Auf der Suche nach dem nächsten Unterhaltungs-Hit halten sich Fernsehsender derzeit weltweit an einigen Strohhalmen fest. "Rising Star" ist einer dieser Strohhalme. Vollmundig vom israelischen Medienhaus Keshet angepriesen, sicherte sich RTL vor nicht mal einem Jahr auf der TV-Messe MIPCOM die Rechte. "'Rising Star' hat alle Elemente der klassischen Musikcastingshow, bringt das bekannte Genre der Castingshows jedoch auf ein neues Level", schwärmte RTL-Programmgeschäftsführer Frank Hoffmann damals. Von dieser Euphorie ist nun, elf Monate später, nichts mehr zu spüren. An diesem Donnerstag läuft bereits das Finale von "Rising Star", zwei Wochen früher als zunächst geplant.
Es mag für den Kölner Sender und die Produktionsfirma Norddeich TV gewiss kein Trost sein, doch die Macher der deutschen Version von "Rising Star" sind mit ihrer Not nicht alleine. Schon im Frühjahr hatten die Brasilianer schlechte Erfahrungen mit dem Format gemacht, das die Zuschauer mittels App ins Geschehen einbinden sollte. Erst versagte die App, dann sanken die Quoten. Und auch in den USA erwies sich "Rising Star" nicht als der erhoffte Hit. Schwach gestartet, verlor die Sendung im Laufe der Staffel noch zahlreiche Zuschauer. Dieser Misserfolg wiederum ließ schon im August bei den Briten sämtliche Alarmglocken schrillen: Schon damals war von Zweifeln an dem Format und gar einem möglichen Ausstieg die Rede.

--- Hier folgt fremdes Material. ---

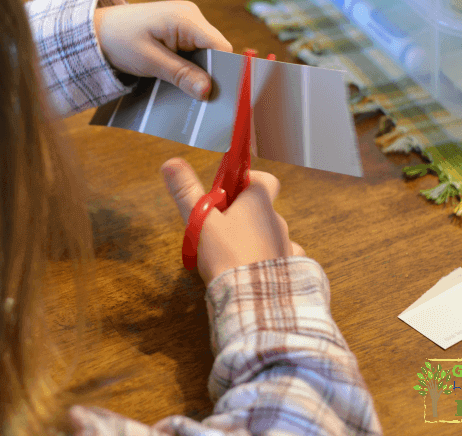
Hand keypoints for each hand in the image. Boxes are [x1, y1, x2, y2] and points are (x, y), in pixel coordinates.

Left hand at [94, 1, 232, 100]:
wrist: (97, 30)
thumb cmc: (119, 40)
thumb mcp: (149, 61)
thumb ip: (181, 74)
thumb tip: (208, 90)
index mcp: (186, 18)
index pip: (220, 47)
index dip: (223, 72)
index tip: (219, 96)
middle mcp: (191, 17)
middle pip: (215, 52)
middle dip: (209, 76)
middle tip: (202, 101)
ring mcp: (186, 23)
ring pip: (205, 55)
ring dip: (197, 74)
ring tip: (188, 93)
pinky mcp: (180, 32)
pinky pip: (193, 53)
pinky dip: (189, 69)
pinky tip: (180, 82)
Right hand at [161, 157, 304, 285]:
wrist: (254, 299)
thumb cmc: (226, 255)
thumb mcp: (200, 221)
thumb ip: (186, 192)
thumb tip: (170, 162)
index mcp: (259, 203)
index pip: (264, 179)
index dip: (246, 181)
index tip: (227, 193)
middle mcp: (278, 220)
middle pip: (263, 208)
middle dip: (244, 214)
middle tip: (219, 228)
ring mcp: (287, 245)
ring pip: (270, 234)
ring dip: (256, 238)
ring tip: (234, 254)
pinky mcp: (291, 269)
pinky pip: (281, 257)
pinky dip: (270, 260)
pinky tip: (255, 270)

Der Quoten-Flop in Deutschland hat die nun getroffene Entscheidung vermutlich noch beschleunigt: ITV hat jedenfalls inzwischen offiziell bestätigt, von "Rising Star" die Finger zu lassen. Ursprünglich war geplant, die interaktive Castingshow Anfang kommenden Jahres an den Start zu bringen und damit die Lücke zwischen "X Factor" und "Britain's Got Talent" zu füllen. Doch daraus wird nun nichts mehr. Zu gering scheint das Vertrauen in die Show zu sein, die noch vor nicht mal einem Jahr als weltweiter Hoffnungsbringer hoch gehandelt wurde. Das nötige Quotenpotenzial, das für einen Erfolg nötig wäre, spricht ITV "Rising Star" in einem inzwischen verbreiteten Statement ganz offen ab.
"Es besteht immer ein Risiko, wenn man ein ambitioniertes neues Konzept starten möchte", sagte Sammy Nourmand, UK-Chef von Keshet, zur Entscheidung von ITV und zeigte sich zugleich enttäuscht vom Rückzieher des britischen Privatsenders, der den Stern vermutlich endgültig zum Sinken brachte. Doch "Rising Star" ist längst nicht der einzige Hoffnungsträger, der den Fernsehmachern weltweit aktuell Sorgen bereitet. In den USA ist "Utopia" aus der Show-Schmiede von John de Mol gerade erst mit schlechten Quoten an den Start gegangen - und verzeichnete am vergangenen Freitag sogar weniger als zwei Millionen Zuschauer, was für US-Verhältnisse einem ziemlichen Debakel gleichkommt.
Diese Entwicklung wird man in Unterföhring mit Sorge betrachten, schließlich laufen bei Sat.1 derzeit die Planungen für die deutsche Version auf Hochtouren. "Utopia" ist aufwändig und gleich auf ein Jahr angelegt - ein frühes Scheitern wäre also auch ein finanzielles Desaster für den Sender, der mit der Show über 15 Kandidaten, die eine möglichst ideale Gesellschaft erschaffen sollen, seinen brachliegenden Vorabend in Schwung bringen möchte. Ähnlich wie "Rising Star", das von Israel aus seinen weltweiten Siegeszug starten sollte, hatte "Utopia" bislang nur in einem Land Erfolg. In den Niederlanden läuft es aktuell aber immerhin so gut, dass dort gerade erst beschlossen wurde, die Show auf unbestimmte Zeit zu verlängern. Einmal mehr ein Strohhalm, an dem sich festgehalten werden kann.